Nuestro caballo rebosaba furia y frustración, con los ollares despidiendo vaho en la noche. Con dificultad conseguimos hacerle dar la vuelta y subimos lentamente la colina. Me sorprendió lo lejos que habíamos llegado. El camino hacia abajo había sido cuestión de unos pocos minutos. Nos costó más de media hora volver. Pero la nieve parecía caer más suavemente y el viento había parado. Me alegraba de tener tiempo para recuperarme, para estar a solas con mi amigo.
—Holmes —dije—, ¿cuándo fue la primera vez que lo supo?
—¿Lo de la Casa de la Seda? Sospeché que algo no cuadraba la primera vez que vinimos a la Granja Chorley. Fitzsimmonds y su esposa son actores consumados, pero recordará lo que se enfadó cuando el chico al que preguntamos —un niño rubio que se llamaba Daniel— nos dijo que Ross tenía una hermana que trabajaba en La Bolsa de Clavos. Lo intentó ocultar bastante bien, y trató de hacernos creer que estaba irritado por no habernos podido dar esa información antes. Pero, de hecho, estaba furioso porque alguien nos hubiera dicho algo. También estaba perplejo por el edificio enfrente de la escuela. Pude ver inmediatamente que las marcas de ruedas pertenecían a muchos carruajes diferentes, incluyendo una carroza y un landó. ¿Por qué los propietarios de esos vehículos tan caros vendrían a ver un recital de música que daban chicos desamparados y anónimos? No tenía sentido.
—Pero se dio cuenta...
—No entonces. Es una lección que he aprendido, Watson, y la recordaré en el futuro. En la persecución de un crimen, un detective se debe guiar ocasionalmente por sus peores instintos o, lo que es lo mismo, se debe meter en la mente del criminal. Pero hay límites, más allá de los cuales un hombre civilizado no se permitirá rebajarse. Y este fue el caso. No me imaginé que Fitzsimmonds y sus seguidores podrían estar envueltos en esto por la simple razón de que no lo deseaba. Me guste o no, en el futuro debo aprender a ser menos escrupuloso. Solo cuando descubrimos el cuerpo del pobre Ross empecé a ver que habíamos entrado en un ruedo diferente a cualquier cosa por la que hubiéramos pasado. No era solo la crueldad de sus heridas. Era la cinta blanca alrededor de su muñeca. Cualquiera que hubiera hecho algo semejante a un niño muerto tenía que tener una mente completa y absolutamente corrupta. Para un hombre así, cualquier cosa sería posible.
—La cinta blanca...
—Como ya vio usted, era el detalle por el que estos hombres se reconocían entre sí y lo que les franqueaba el acceso a la Casa de la Seda. Pero tenía un segundo significado. Al atarla a la muñeca del crío, le pusieron de ejemplo. Sabían que saldría en los periódicos y que, por tanto, actuaría como aviso de que eso sería lo que le sucedería a cualquiera que se atreviera a cruzarse en su camino.

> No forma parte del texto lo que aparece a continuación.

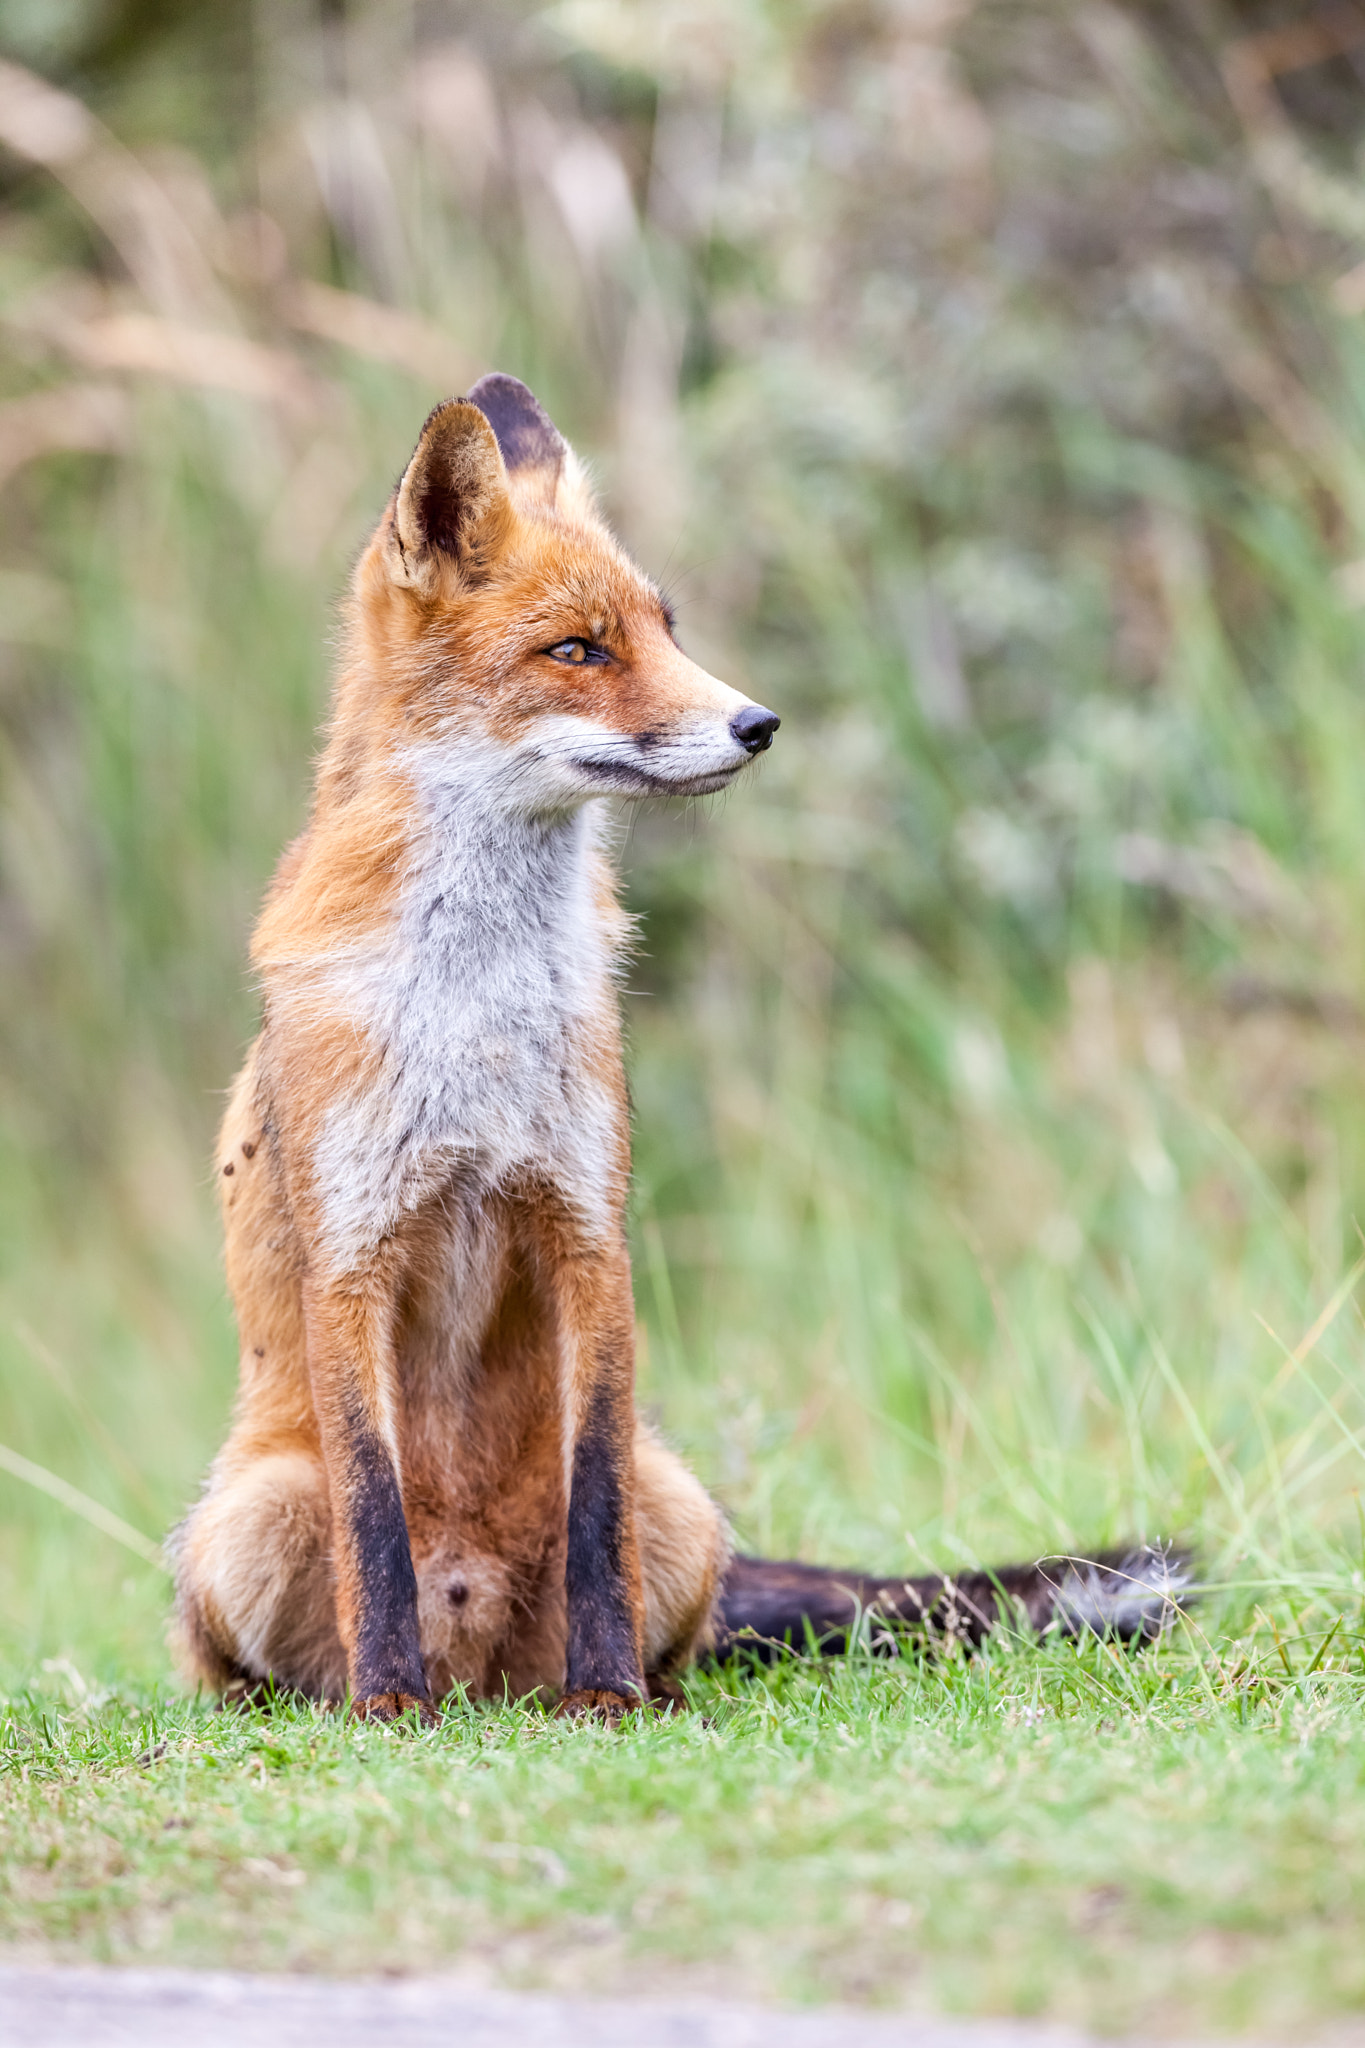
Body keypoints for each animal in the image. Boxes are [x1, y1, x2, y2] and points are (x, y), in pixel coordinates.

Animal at [173, 376, 1186, 1720]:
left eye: (665, 627)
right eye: (576, 650)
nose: (758, 722)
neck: (476, 1010)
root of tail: (485, 1662)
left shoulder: (588, 1228)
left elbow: (594, 1495)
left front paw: (608, 1698)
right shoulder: (352, 1254)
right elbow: (373, 1521)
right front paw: (392, 1707)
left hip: (687, 1502)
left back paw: (615, 1688)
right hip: (245, 1516)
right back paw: (345, 1700)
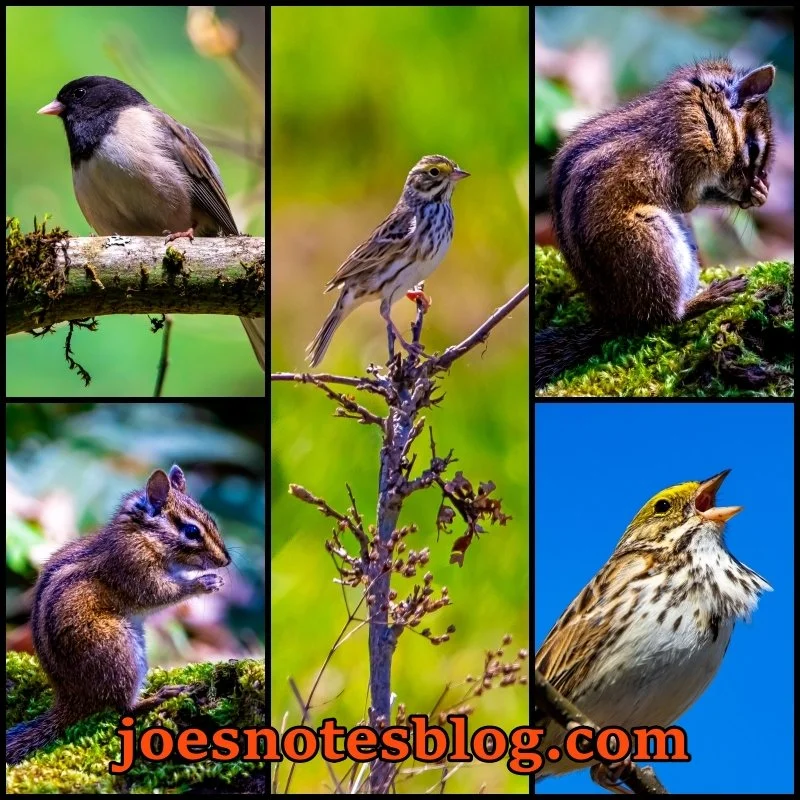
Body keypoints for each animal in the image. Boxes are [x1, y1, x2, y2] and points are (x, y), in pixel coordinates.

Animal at [6, 465, 231, 765]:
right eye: (192, 531)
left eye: (212, 520)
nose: (226, 561)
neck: (144, 536)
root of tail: (71, 698)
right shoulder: (134, 568)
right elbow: (160, 594)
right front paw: (205, 583)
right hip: (120, 650)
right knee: (124, 708)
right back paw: (162, 695)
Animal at [536, 59, 775, 390]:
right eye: (753, 148)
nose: (754, 184)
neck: (704, 111)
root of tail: (619, 316)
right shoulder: (691, 161)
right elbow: (690, 200)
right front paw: (751, 193)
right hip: (652, 239)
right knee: (666, 318)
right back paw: (710, 296)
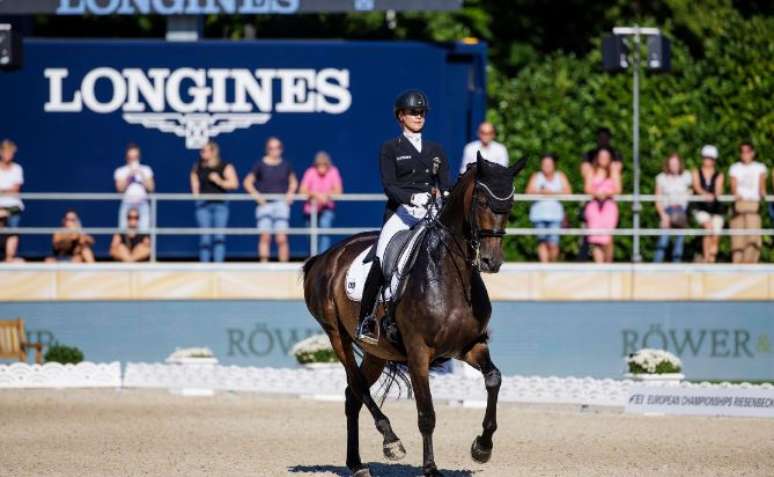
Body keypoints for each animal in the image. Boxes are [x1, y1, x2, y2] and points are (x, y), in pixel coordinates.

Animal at [302, 153, 528, 476]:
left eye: (510, 204)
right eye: (483, 202)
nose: (490, 261)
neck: (450, 274)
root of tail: (324, 257)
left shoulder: (470, 345)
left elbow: (494, 379)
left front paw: (482, 447)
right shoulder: (418, 353)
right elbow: (427, 414)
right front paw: (431, 468)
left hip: (376, 352)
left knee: (351, 396)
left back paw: (356, 463)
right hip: (336, 335)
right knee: (357, 385)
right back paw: (391, 441)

—Y el nombre, Holmes. ¿Por eso lo llamaban la Casa de la Seda?
—No es la única razón, Watson. Me temo que la respuesta ha estado delante de nosotros todo el tiempo, aunque quizás solo parezca obvio en retrospectiva. ¿Recuerda el nombre de la institución que Fitzsimmonds nos contó que financiaba su trabajo? La Sociedad para la Educación de Descarriados Adolescentes. Me temo que, si unimos las iniciales, nos encontramos con la casa de la SEDA. Por lo menos, ese debe de haber sido su origen. La institución de caridad puede haber sido fundada precisamente por esa gente. Les daba la oportunidad de encontrar a los niños y la máscara tras la que se escondían para explotarles.
Habíamos llegado a la escuela. Holmes devolvió la tartana a su conductor con una disculpa. Lestrade nos estaba esperando en la puerta.
—¿Harriman? —preguntó.
—Está muerto. Su carruaje volcó.
—No puedo decir que lo sienta.
—¿Cómo está su oficial, el hombre al que disparó?
—Muy malherido, señor Holmes, pero sobrevivirá.
Aunque no me apetecía entrar en ese edificio por segunda vez, seguimos a Lestrade. Habían bajado algunas mantas y las habían usado para tapar al oficial al que Harriman había disparado, y el piano, por supuesto, estaba en silencio. Pero aparte de eso la Casa de la Seda se hallaba igual que cuando habíamos entrado por primera vez. Tuve un escalofrío solo de recordarlo, pero sabía que todavía teníamos asuntos que concluir.